* **Your objective**: All of the material below is to be retyped exactly.

***** Information given *****

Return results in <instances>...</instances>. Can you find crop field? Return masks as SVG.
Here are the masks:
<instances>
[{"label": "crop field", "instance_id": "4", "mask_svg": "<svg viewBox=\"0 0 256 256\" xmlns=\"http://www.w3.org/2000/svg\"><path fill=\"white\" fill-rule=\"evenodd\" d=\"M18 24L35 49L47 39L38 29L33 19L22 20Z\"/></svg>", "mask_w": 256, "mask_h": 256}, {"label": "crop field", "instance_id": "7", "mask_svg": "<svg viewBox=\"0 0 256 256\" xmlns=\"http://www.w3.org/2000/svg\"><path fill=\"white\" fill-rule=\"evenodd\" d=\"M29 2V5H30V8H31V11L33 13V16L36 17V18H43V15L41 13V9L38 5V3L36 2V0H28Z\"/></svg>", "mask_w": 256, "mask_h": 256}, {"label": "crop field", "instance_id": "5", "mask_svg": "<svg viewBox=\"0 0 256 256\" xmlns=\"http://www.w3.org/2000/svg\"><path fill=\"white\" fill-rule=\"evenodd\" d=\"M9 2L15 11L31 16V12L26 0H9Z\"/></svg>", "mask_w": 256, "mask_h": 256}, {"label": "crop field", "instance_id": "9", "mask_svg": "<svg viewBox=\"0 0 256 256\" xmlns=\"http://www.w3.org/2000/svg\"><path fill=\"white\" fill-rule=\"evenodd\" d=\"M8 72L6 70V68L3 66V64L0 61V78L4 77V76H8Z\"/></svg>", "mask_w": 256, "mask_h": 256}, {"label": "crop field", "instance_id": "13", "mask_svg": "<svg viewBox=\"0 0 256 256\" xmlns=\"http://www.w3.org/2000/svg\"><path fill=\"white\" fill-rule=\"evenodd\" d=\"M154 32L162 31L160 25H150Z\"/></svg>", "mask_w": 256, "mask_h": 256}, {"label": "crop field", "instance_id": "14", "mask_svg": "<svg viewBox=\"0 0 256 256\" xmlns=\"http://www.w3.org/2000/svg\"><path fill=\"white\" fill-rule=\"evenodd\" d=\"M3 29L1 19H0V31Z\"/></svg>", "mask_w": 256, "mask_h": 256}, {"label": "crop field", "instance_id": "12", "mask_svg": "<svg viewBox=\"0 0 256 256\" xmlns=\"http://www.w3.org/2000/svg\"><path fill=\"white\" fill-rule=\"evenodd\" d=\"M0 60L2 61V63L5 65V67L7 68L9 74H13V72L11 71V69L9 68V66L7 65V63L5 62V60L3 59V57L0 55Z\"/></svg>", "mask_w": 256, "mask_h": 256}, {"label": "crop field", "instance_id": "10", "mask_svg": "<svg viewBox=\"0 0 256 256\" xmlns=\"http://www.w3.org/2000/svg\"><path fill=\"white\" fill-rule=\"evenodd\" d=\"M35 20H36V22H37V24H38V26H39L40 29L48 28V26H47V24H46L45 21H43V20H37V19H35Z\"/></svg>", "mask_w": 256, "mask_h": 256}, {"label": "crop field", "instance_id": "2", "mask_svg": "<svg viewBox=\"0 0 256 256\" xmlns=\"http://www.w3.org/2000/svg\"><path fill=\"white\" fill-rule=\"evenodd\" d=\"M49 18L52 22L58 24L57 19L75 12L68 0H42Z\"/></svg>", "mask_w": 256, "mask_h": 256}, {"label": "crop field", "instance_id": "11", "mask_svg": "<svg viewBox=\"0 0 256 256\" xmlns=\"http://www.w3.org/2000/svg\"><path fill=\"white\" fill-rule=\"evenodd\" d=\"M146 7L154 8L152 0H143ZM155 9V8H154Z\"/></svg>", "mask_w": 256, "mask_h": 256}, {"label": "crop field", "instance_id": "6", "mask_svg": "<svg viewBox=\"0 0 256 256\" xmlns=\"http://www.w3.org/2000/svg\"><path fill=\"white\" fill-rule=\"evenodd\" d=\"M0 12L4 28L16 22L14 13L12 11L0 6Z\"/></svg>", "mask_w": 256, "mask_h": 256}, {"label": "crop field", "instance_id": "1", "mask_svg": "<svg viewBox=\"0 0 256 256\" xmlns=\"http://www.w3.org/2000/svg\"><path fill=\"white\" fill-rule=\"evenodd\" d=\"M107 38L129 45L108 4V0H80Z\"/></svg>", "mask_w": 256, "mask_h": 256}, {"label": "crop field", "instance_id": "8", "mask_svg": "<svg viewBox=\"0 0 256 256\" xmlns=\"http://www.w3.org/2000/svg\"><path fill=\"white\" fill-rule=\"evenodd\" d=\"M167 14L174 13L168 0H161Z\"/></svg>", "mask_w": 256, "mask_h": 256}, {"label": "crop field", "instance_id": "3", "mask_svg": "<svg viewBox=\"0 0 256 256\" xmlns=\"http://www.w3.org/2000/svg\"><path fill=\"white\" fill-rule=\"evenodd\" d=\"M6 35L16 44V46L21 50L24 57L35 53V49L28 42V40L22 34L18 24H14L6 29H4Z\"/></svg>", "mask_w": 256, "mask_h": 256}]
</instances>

*****

* **Result for this task**:
Return results in <instances>...</instances>. Can you find crop field? Return masks as SVG.
Here are the masks:
<instances>
[{"label": "crop field", "instance_id": "4", "mask_svg": "<svg viewBox=\"0 0 256 256\" xmlns=\"http://www.w3.org/2000/svg\"><path fill=\"white\" fill-rule=\"evenodd\" d=\"M18 24L35 49L47 39L38 29L33 19L22 20Z\"/></svg>", "mask_w": 256, "mask_h": 256}, {"label": "crop field", "instance_id": "7", "mask_svg": "<svg viewBox=\"0 0 256 256\" xmlns=\"http://www.w3.org/2000/svg\"><path fill=\"white\" fill-rule=\"evenodd\" d=\"M29 2V5H30V8H31V11L33 13V16L36 17V18H43V15L41 13V9L38 5V3L36 2V0H28Z\"/></svg>", "mask_w": 256, "mask_h": 256}, {"label": "crop field", "instance_id": "5", "mask_svg": "<svg viewBox=\"0 0 256 256\" xmlns=\"http://www.w3.org/2000/svg\"><path fill=\"white\" fill-rule=\"evenodd\" d=\"M9 2L15 11L31 16V12L26 0H9Z\"/></svg>", "mask_w": 256, "mask_h": 256}, {"label": "crop field", "instance_id": "9", "mask_svg": "<svg viewBox=\"0 0 256 256\" xmlns=\"http://www.w3.org/2000/svg\"><path fill=\"white\" fill-rule=\"evenodd\" d=\"M8 72L6 70V68L3 66V64L0 61V78L4 77V76H8Z\"/></svg>", "mask_w": 256, "mask_h": 256}, {"label": "crop field", "instance_id": "13", "mask_svg": "<svg viewBox=\"0 0 256 256\" xmlns=\"http://www.w3.org/2000/svg\"><path fill=\"white\" fill-rule=\"evenodd\" d=\"M154 32L162 31L160 25H150Z\"/></svg>", "mask_w": 256, "mask_h": 256}, {"label": "crop field", "instance_id": "14", "mask_svg": "<svg viewBox=\"0 0 256 256\" xmlns=\"http://www.w3.org/2000/svg\"><path fill=\"white\" fill-rule=\"evenodd\" d=\"M3 29L1 19H0V31Z\"/></svg>", "mask_w": 256, "mask_h": 256}, {"label": "crop field", "instance_id": "12", "mask_svg": "<svg viewBox=\"0 0 256 256\" xmlns=\"http://www.w3.org/2000/svg\"><path fill=\"white\" fill-rule=\"evenodd\" d=\"M0 60L2 61V63L5 65V67L7 68L9 74H13V72L11 71V69L9 68V66L7 65V63L5 62V60L3 59V57L0 55Z\"/></svg>", "mask_w": 256, "mask_h": 256}, {"label": "crop field", "instance_id": "10", "mask_svg": "<svg viewBox=\"0 0 256 256\" xmlns=\"http://www.w3.org/2000/svg\"><path fill=\"white\" fill-rule=\"evenodd\" d=\"M35 20H36V22H37V24H38V26H39L40 29L48 28V26H47V24H46L45 21H43V20H37V19H35Z\"/></svg>", "mask_w": 256, "mask_h": 256}, {"label": "crop field", "instance_id": "2", "mask_svg": "<svg viewBox=\"0 0 256 256\" xmlns=\"http://www.w3.org/2000/svg\"><path fill=\"white\" fill-rule=\"evenodd\" d=\"M49 18L52 22L58 24L57 19L75 12L68 0H42Z\"/></svg>", "mask_w": 256, "mask_h": 256}, {"label": "crop field", "instance_id": "11", "mask_svg": "<svg viewBox=\"0 0 256 256\" xmlns=\"http://www.w3.org/2000/svg\"><path fill=\"white\" fill-rule=\"evenodd\" d=\"M146 7L154 8L152 0H143ZM155 9V8H154Z\"/></svg>", "mask_w": 256, "mask_h": 256}, {"label": "crop field", "instance_id": "6", "mask_svg": "<svg viewBox=\"0 0 256 256\" xmlns=\"http://www.w3.org/2000/svg\"><path fill=\"white\" fill-rule=\"evenodd\" d=\"M0 12L4 28L16 22L14 13L12 11L0 6Z\"/></svg>", "mask_w": 256, "mask_h": 256}, {"label": "crop field", "instance_id": "1", "mask_svg": "<svg viewBox=\"0 0 256 256\" xmlns=\"http://www.w3.org/2000/svg\"><path fill=\"white\" fill-rule=\"evenodd\" d=\"M107 38L129 45L108 4V0H80Z\"/></svg>", "mask_w": 256, "mask_h": 256}, {"label": "crop field", "instance_id": "8", "mask_svg": "<svg viewBox=\"0 0 256 256\" xmlns=\"http://www.w3.org/2000/svg\"><path fill=\"white\" fill-rule=\"evenodd\" d=\"M167 14L174 13L168 0H161Z\"/></svg>", "mask_w": 256, "mask_h": 256}, {"label": "crop field", "instance_id": "3", "mask_svg": "<svg viewBox=\"0 0 256 256\" xmlns=\"http://www.w3.org/2000/svg\"><path fill=\"white\" fill-rule=\"evenodd\" d=\"M6 35L16 44V46L21 50L24 57L35 53V49L28 42V40L22 34L18 24H14L6 29H4Z\"/></svg>", "mask_w": 256, "mask_h": 256}]
</instances>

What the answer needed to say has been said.